Dataset entries
──────────

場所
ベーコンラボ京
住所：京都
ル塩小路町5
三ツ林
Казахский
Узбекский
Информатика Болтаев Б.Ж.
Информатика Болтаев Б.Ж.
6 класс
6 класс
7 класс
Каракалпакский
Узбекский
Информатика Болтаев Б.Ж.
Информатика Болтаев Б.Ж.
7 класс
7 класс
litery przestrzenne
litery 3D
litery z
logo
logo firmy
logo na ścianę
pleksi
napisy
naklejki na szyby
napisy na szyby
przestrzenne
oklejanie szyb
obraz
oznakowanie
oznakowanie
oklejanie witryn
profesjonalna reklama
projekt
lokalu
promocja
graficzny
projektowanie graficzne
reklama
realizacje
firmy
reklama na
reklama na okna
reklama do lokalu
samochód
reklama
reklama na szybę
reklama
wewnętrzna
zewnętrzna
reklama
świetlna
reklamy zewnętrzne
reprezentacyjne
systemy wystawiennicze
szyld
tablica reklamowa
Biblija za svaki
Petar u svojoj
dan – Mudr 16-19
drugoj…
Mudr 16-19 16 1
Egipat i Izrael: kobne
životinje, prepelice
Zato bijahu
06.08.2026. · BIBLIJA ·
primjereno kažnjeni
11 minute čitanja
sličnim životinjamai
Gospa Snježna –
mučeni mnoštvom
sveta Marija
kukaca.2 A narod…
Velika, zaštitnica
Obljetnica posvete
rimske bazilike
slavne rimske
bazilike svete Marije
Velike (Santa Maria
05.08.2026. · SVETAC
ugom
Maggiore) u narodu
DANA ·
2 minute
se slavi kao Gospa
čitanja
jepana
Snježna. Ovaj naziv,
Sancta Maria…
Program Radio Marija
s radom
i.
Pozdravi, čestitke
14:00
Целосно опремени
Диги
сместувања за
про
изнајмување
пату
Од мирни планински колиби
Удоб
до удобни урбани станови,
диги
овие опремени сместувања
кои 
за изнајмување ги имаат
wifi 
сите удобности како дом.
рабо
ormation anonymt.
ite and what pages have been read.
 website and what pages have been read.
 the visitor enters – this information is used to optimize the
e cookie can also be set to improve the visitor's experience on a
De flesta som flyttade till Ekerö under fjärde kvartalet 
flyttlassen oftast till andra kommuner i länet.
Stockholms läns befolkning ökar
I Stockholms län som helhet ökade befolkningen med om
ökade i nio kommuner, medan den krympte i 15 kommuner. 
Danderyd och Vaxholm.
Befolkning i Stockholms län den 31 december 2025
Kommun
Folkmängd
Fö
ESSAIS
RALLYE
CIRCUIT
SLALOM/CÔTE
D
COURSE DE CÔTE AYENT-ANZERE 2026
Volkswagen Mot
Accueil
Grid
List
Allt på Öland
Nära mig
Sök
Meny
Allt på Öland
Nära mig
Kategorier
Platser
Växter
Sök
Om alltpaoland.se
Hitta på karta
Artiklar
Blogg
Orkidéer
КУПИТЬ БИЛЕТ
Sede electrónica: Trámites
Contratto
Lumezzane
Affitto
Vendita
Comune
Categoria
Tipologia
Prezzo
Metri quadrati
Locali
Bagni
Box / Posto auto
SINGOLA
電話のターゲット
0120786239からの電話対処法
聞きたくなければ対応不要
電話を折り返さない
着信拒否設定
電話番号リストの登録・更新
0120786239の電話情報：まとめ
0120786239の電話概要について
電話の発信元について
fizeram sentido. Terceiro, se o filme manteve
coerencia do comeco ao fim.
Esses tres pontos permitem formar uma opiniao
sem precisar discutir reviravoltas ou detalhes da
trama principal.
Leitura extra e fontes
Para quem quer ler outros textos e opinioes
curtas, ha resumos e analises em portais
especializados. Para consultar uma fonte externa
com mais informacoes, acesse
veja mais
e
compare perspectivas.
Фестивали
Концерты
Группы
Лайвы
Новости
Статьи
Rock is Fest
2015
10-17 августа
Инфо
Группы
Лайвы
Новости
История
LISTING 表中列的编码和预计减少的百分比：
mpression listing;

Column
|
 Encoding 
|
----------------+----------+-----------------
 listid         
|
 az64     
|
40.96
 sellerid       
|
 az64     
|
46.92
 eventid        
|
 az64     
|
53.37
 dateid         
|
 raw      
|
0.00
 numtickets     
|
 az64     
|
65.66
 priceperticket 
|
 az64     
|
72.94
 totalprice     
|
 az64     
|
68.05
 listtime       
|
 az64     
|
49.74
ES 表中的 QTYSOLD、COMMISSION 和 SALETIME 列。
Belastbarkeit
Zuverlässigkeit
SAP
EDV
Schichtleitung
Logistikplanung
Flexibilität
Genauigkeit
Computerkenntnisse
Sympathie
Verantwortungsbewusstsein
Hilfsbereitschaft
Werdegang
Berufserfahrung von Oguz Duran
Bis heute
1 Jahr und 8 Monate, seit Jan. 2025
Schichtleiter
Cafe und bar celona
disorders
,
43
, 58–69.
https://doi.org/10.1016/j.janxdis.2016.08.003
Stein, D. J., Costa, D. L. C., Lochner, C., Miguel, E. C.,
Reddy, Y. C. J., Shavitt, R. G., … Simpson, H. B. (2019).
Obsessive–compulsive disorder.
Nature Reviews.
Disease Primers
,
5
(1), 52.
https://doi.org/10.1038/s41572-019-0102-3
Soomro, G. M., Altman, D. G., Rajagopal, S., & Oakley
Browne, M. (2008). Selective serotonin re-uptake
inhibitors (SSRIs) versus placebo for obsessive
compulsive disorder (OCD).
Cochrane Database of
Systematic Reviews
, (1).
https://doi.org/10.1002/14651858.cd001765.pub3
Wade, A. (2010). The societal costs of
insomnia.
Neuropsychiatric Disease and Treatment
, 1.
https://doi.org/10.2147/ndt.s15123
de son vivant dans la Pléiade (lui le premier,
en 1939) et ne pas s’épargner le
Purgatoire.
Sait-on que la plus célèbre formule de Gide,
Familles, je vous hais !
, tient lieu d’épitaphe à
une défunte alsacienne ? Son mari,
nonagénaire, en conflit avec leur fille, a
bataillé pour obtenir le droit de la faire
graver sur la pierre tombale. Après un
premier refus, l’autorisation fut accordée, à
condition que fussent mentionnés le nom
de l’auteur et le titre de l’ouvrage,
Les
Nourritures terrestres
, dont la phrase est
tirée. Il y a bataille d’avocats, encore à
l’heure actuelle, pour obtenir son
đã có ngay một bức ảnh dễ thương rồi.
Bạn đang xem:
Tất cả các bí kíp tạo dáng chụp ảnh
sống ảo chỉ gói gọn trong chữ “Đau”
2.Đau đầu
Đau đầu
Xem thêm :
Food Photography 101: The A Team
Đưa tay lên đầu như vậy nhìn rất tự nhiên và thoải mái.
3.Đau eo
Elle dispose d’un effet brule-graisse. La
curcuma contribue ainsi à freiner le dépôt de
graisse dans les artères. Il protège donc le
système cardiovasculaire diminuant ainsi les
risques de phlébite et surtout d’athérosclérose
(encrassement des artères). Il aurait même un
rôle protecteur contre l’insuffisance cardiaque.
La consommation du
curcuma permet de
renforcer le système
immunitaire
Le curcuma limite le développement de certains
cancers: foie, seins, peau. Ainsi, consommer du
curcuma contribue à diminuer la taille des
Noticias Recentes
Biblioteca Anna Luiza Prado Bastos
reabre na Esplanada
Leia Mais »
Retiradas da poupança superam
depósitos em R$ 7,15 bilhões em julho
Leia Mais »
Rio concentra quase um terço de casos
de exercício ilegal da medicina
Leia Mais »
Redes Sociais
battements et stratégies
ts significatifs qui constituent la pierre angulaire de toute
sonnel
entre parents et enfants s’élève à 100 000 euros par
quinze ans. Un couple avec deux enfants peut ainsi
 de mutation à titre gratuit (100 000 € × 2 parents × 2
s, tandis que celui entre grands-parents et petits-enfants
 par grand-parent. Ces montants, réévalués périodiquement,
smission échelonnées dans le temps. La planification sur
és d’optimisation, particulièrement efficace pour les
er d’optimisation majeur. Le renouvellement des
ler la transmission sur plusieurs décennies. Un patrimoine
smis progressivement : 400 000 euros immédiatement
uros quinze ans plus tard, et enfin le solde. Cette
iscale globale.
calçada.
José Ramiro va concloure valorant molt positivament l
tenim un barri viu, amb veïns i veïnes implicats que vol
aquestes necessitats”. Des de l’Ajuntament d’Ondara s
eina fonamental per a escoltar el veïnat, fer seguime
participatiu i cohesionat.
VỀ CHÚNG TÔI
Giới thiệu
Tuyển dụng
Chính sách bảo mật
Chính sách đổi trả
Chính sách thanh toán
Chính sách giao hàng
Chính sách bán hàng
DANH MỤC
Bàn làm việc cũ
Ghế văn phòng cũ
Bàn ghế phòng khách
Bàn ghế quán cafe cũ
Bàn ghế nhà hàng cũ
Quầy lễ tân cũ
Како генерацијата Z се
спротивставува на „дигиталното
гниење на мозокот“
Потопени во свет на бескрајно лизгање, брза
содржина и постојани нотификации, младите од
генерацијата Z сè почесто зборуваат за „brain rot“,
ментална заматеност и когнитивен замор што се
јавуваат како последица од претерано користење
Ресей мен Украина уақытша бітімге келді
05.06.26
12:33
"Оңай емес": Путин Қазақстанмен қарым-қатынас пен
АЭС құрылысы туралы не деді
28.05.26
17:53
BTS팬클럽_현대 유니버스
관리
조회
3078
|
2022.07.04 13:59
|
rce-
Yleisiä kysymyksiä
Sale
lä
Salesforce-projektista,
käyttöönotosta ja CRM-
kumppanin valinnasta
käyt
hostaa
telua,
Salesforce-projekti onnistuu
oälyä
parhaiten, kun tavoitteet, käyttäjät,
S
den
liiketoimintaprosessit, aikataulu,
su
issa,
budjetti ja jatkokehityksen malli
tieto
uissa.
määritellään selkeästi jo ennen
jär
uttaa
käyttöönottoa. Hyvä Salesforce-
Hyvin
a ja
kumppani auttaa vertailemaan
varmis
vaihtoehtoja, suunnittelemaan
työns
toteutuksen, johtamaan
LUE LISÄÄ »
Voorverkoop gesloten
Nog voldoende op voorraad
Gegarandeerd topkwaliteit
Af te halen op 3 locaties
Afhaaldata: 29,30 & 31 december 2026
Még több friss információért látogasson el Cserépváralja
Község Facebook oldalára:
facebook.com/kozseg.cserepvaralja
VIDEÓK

──────────

→ **Problem**:
Please rewrite the items from the start through the line containing "sličnim životinjamai", updating "pleksi" to "akryl" and leaving everything else unchanged.

→ **Task response**:
場所
ベーコンラボ京
住所：京都
ル塩小路町5
三ツ林
Казахский
Узбекский
Информатика Болтаев Б.Ж.
Информатика Болтаев Б.Ж.
6 класс
6 класс
7 класс
Каракалпакский
Узбекский
Информатика Болтаев Б.Ж.
Информатика Болтаев Б.Ж.
7 класс
7 класс
litery przestrzenne
litery 3D
litery z
logo
logo firmy
logo na ścianę
akryl
napisy
naklejki na szyby
napisy na szyby
przestrzenne
oklejanie szyb
obraz
oznakowanie
oznakowanie
oklejanie witryn
profesjonalna reklama
projekt
lokalu
promocja
graficzny
projektowanie graficzne
reklama
realizacje
firmy
reklama na
reklama na okna
reklama do lokalu
samochód
reklama
reklama na szybę
reklama
wewnętrzna
zewnętrzna
reklama
świetlna
reklamy zewnętrzne
reprezentacyjne
systemy wystawiennicze
szyld
tablica reklamowa
Biblija za svaki
Petar u svojoj
dan – Mudr 16-19
drugoj…
Mudr 16-19 16 1
Egipat i Izrael: kobne
životinje, prepelice
Zato bijahu
06.08.2026. · BIBLIJA ·
primjereno kažnjeni
11 minute čitanja
sličnim životinjamai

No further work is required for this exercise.